◆ Data for the task ◆
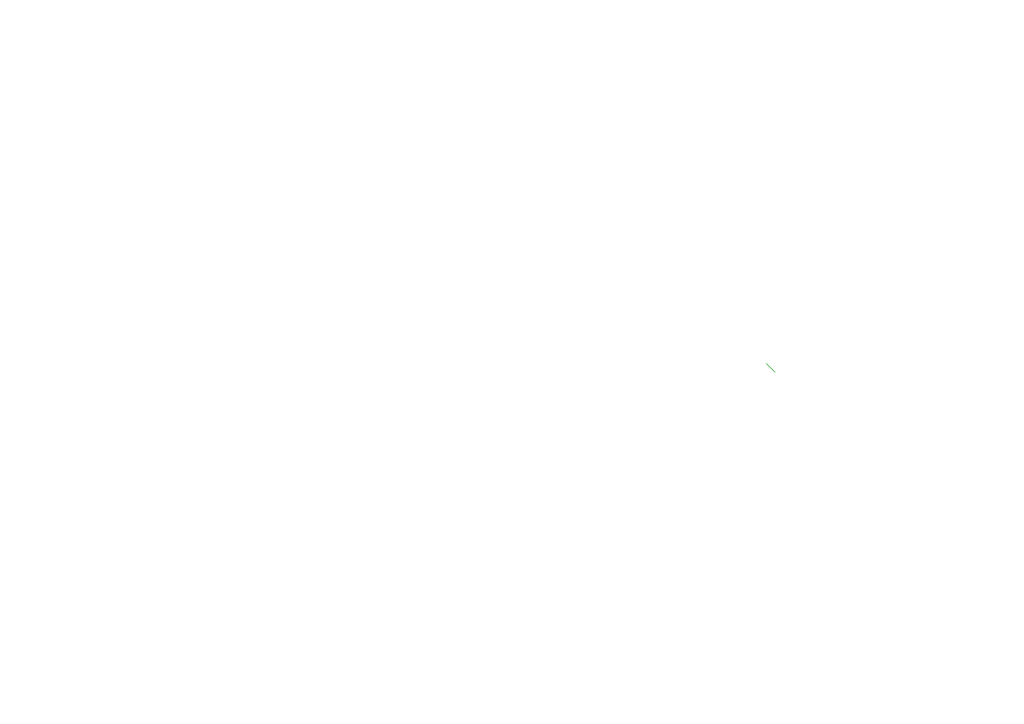
<source format=kicad_sch>
(kicad_sch
	(version 20231120)
	(generator "eeschema")
	(generator_version "8.0")
	(uuid "9919b31e-2519-44e8-a75a-e46ac4a8b592")
	(paper "A4")
	(lib_symbols)
	(bus_entry
		(at 222.25 105.41)
		(size 2.54 2.54)
		(stroke
			(width 0)
			(type default)
		)
		(uuid "34635788-7e0e-40e5-9232-824d47dc8965")
	)
)

</source>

◆ Task directions ◆
Print all of the data exactly, and do not carry over any pictures.

◆ Solution to the exercise ◆
<source format=kicad_sch>
(kicad_sch
	(version 20231120)
	(generator "eeschema")
	(generator_version "8.0")
	(uuid "9919b31e-2519-44e8-a75a-e46ac4a8b592")
	(paper "A4")
	(lib_symbols)
	(bus_entry
		(at 222.25 105.41)
		(size 2.54 2.54)
		(stroke
			(width 0)
			(type default)
		)
		(uuid "34635788-7e0e-40e5-9232-824d47dc8965")
	)
)

</source>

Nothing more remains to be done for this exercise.